===== SOURCE DOCUMENT
Interior Minister Gideon Saar
Interior Minister Gideon SaarFlash 90

In an interview with Channel Two, Interior Minister Gideon Sa'ar said Monday that his office had adopted policies specifically to make it uncomfortable enough in Israel for illegal aliens to encourage them to prefer to leave the country.

Why do we have to supply jobs for these people?” Sa'ar asked rhetorically. “Why does their refugee status require them to be in Tel Aviv?” It does not, said Sa'ar. “The purpose of our policies is to encourage the illegals to leave. We are beginning to see results,” he added. “On an annualized basis, about 5,000 are leaving a year.”

Sa'ar emphasized that the government must show its determination to rid Israel of the illegals, and that it was not afraid to take action to do it. “We will use all methods,” he said. “There are no magical solutions.This problem did not come about in one day, and it will not be resolved in one day.”

On Sunday, thousands of the African workers, many of them in Israel illegally, gathered in Tel Aviv for a demonstration, staying away from their jobs to demand that they be allowed to remain in Israel. In recent weeks, Israel has begun rounding up illegals whose work visas have expired and detaining them at a new facility in southern Israel built to hold them as the government worked on ways to deport them. So far, some 300 illegals have been detained. Protests also took place in Eilat, with illegals who did not attend the protests taking a day off from work in solidarity with the protesters.
==========
===== DATA SHOWN
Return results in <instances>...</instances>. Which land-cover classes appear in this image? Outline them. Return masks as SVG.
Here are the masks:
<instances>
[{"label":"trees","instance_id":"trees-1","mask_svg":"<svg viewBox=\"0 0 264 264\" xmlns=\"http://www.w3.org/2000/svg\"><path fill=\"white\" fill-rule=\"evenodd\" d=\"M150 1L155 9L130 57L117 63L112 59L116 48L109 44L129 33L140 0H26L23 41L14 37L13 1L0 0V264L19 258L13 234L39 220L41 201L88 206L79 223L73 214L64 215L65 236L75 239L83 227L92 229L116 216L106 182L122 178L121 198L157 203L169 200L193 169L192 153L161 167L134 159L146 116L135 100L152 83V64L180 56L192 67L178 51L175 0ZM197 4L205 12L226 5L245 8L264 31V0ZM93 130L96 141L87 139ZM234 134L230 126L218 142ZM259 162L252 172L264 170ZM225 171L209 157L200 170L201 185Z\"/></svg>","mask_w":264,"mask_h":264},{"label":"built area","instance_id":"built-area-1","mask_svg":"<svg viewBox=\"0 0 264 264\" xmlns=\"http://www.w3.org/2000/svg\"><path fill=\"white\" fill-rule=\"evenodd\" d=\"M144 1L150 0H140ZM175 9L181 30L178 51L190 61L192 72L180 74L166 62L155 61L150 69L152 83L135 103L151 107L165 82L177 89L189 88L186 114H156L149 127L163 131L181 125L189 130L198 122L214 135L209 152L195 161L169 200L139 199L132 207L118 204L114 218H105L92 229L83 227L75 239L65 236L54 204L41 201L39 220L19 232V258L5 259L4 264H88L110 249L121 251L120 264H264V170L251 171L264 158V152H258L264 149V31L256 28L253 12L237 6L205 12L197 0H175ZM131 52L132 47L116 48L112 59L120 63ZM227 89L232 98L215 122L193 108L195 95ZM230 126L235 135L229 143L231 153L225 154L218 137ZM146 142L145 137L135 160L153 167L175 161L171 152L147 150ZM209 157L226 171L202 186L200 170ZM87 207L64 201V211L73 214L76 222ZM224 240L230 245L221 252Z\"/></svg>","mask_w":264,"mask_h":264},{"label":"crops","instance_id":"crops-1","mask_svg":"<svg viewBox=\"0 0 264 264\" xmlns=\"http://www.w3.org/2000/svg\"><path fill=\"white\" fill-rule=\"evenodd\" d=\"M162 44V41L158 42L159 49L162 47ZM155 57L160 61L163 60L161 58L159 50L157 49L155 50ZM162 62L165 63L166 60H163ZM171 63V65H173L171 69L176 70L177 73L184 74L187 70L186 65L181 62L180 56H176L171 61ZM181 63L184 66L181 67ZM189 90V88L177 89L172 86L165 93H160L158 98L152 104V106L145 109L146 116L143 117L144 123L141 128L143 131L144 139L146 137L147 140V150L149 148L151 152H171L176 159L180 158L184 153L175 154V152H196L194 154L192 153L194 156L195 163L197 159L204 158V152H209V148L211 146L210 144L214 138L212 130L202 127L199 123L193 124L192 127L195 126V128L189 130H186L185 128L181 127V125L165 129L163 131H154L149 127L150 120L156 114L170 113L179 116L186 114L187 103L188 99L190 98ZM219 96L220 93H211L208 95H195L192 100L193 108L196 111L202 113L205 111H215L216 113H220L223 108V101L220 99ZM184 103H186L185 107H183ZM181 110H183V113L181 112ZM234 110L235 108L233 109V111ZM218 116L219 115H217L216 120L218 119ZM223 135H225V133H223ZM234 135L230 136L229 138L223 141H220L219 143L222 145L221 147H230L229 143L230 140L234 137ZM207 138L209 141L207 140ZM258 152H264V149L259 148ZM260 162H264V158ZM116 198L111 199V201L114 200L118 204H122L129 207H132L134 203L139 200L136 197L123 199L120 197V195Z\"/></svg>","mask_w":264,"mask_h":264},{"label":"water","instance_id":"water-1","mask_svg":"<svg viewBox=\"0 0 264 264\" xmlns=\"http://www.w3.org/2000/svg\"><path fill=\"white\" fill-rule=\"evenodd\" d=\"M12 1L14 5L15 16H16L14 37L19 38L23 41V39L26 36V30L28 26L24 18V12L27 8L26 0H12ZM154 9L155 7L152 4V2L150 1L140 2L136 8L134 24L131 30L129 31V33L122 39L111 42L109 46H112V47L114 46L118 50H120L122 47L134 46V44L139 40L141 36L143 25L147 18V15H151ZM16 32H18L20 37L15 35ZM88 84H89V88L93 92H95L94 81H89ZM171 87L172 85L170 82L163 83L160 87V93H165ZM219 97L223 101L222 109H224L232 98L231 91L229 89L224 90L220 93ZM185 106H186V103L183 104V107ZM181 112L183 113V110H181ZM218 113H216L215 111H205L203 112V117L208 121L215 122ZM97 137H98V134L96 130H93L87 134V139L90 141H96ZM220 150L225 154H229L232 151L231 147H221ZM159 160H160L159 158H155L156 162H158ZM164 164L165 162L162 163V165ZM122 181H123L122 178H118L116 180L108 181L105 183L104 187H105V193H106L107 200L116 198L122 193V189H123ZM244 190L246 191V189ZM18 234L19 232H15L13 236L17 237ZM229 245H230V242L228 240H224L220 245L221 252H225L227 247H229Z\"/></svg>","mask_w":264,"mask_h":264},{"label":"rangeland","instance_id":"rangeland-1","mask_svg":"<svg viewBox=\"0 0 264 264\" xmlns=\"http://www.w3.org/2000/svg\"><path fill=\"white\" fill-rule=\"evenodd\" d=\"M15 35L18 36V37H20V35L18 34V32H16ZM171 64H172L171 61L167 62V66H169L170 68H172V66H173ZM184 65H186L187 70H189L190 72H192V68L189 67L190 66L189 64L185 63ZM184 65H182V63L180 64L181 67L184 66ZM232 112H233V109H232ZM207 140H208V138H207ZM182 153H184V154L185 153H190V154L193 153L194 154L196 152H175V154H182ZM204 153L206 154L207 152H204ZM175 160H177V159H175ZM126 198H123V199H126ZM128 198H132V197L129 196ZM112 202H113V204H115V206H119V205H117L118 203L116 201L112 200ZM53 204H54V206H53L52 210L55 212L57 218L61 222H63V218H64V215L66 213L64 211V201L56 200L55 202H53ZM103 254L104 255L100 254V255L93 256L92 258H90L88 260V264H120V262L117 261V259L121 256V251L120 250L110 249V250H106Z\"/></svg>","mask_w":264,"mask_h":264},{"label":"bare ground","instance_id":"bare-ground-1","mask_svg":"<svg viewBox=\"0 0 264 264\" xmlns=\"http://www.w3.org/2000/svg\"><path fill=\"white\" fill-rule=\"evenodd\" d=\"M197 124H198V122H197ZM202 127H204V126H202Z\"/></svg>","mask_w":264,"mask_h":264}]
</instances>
==========
◆ QUESTIONS ON THE MATERIAL:
[A] From the article on Gideon Sa'ar's interview, reproduce the passage that opens with the words containing "Sa'ar emphasized that" and closes with "with the protesters.".
[B] Answer these questions from the article on Gideon Sa'ar's interview:
(i) Which television channel conducted the interview?
(ii) About how many illegal aliens does Sa'ar say are leaving each year?
(iii) How many illegals have been detained so far?
[C] Carry the article on Gideon Sa'ar's interview forward from its final sentence.

◆ TASK-BY-TASK ANSWERS:
[A]
Sa'ar emphasized that the government must show its determination to rid Israel of the illegals, and that it was not afraid to take action to do it. “We will use all methods,” he said. “There are no magical solutions.This problem did not come about in one day, and it will not be resolved in one day.”

On Sunday, thousands of the African workers, many of them in Israel illegally, gathered in Tel Aviv for a demonstration, staying away from their jobs to demand that they be allowed to remain in Israel. In recent weeks, Israel has begun rounding up illegals whose work visas have expired and detaining them at a new facility in southern Israel built to hold them as the government worked on ways to deport them. So far, some 300 illegals have been detained. Protests also took place in Eilat, with illegals who did not attend the protests taking a day off from work in solidarity with the protesters.

[B]
(i) Channel Two
(ii) About 5,000
(iii) Some 300

[C]
A new security fence on Israel's southern border has successfully halted the mass illegal invasion of several years ago, but estimates say that some 60,000 illegal Africans who managed to get into the country in previous years remain. The Africans demand that Israel grant them the status of political refugees, who according to UN regulations, cannot be deported to their countries of origin. Israel has said that it considers nearly all the illegals to be economic migrants who are searching for work, and as such can be deported.

Sa'ar said that Israel was being tested. “In Africa there are tens of millions looking for a place to escape to,” he said. “We are the only Westernized country in the region with a land border they can cross, the come to Israel. We must keep up our efforts,” he added.